How to find all words containing ngram x and ngram y in PostgreSQL (using manual implementation of n-CodePudding

Say we have two tables in PostgreSQL:

words with text field containing the word (English word for now), and id.
ngrams containing text field and mapping to word_id.

How would you "select all words which contain x and y"?

select * from words
inner join ngrams on ngrams.word_id = words.id
where ngrams.text = x
and ngrams.text = y

The general problem is, how do I do an AND but use two different records from the ngrams table? What I did just there is compare the same ngram text value to two different variables, asking for AND. That doesn't make sense, it should somehow use two different ngram records. How generally do you do that in PostgreSQL?

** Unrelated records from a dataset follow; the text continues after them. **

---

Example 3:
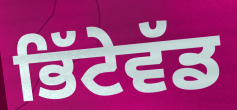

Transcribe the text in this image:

ਭਿੱਟੇਵੱਡ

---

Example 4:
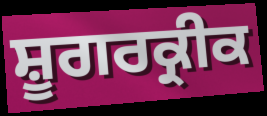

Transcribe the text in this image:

ਸ਼ੂਗਰਕ੍ਰੀਕ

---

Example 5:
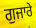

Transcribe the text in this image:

ਗੁਜਾਰੇ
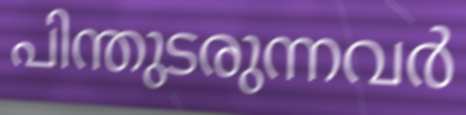
പിന്തുടരുന്നവർ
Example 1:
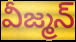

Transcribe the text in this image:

వీజ్మన్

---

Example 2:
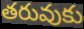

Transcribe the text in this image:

తరువుకు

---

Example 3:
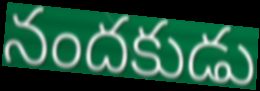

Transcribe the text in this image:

నందకుడు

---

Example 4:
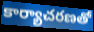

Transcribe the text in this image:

కార్యాచరణతో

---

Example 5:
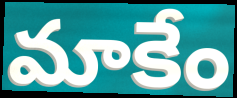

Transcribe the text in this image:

మాకేం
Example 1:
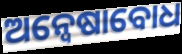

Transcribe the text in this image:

ଅନ୍ୱେଷାବୋଧ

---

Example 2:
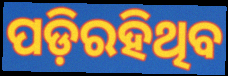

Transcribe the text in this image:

ପଡ଼ିରହିଥିବ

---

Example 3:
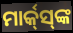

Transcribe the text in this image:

ମାର୍କ୍‌ସ୍‌ଙ୍କ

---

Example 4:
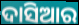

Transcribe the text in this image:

ଦାସିଆର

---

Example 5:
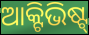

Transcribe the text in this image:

ଆକ୍ଟିଭିଷ୍ଟ୍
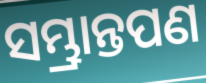
ସମ୍ଭ୍ରାନ୍ତପଣ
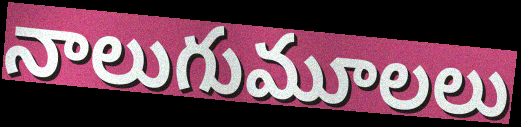
నాలుగుమూలలు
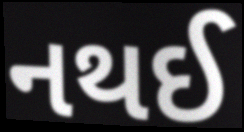
નથઈ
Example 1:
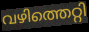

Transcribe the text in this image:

വഴിത്തെറ്റി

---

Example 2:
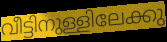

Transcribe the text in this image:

വീട്ടിനുള്ളിലേക്കു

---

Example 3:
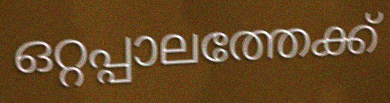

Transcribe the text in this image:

ഒറ്റപ്പാലത്തേക്ക്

Note, I don't want to use PostgreSQL full-text search functionality. I am trying to understand how to implement it at a lower level (manually), and also want to apply to hundreds of languages beyond just English (like to Chinese, which has at least 80k characters).

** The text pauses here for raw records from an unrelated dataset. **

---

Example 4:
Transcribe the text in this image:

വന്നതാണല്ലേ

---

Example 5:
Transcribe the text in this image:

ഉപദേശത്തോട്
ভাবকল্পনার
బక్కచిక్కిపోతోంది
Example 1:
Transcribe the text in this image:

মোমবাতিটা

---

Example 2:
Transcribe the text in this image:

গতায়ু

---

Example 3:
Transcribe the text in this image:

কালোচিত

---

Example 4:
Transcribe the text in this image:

https://medium.com/@evanwhalen/anatomy-of-an-n-gram-search-b30c6f20ad39

CodePudding user response：

You can use two exists subqueries:

select w.* from words where exists (select 1 from ngrams n 
    where n.word_id = w.id and n.text = x) -- check if the word has associated ngram of x
  and exists (select 1 from ngrams n 
    where n.word_id = w.id and n.text = y) -- also ensure that the word has associated ngram of y

CodePudding user response：

This is a well-phrased question.

What you're looking for is a Self Join. So we query ngrams once, calling it e.g. a, and query it a 2nd time, calling it b. Then the WHERE clause looks for a.text = x AND b.text = y. (I prolly would have named the column ngram instead, whatever.)

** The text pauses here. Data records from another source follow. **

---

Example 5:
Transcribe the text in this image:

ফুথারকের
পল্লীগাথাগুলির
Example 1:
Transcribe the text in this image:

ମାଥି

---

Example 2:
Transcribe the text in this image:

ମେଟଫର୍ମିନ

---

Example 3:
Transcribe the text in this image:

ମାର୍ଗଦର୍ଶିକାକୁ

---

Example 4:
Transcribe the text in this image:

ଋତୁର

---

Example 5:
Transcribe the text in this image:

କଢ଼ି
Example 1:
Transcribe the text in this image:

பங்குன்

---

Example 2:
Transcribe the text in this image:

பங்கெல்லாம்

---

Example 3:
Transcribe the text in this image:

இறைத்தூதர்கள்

Let's look for just the ngrams, no word.

select *
from ngrams a
join ngrams b
where a.text = x
      and b.text = y
      and a.text <= b.text;

Additionally, we only want the lower triangle of this Cartesian cross product, so constrain a.text <= b.text. No need to retrieve both ("th", "he") and ("he", "th") for "the". Set up your query beforehand so that x <= y obtains.

With the ngrams in hand, it's straightforward to additionally JOIN against words and maybe use GROUP BY to boil them down to distinct words.

Tacking on an ORDER BY, at least during debugging, will make the result set a bit easier to read.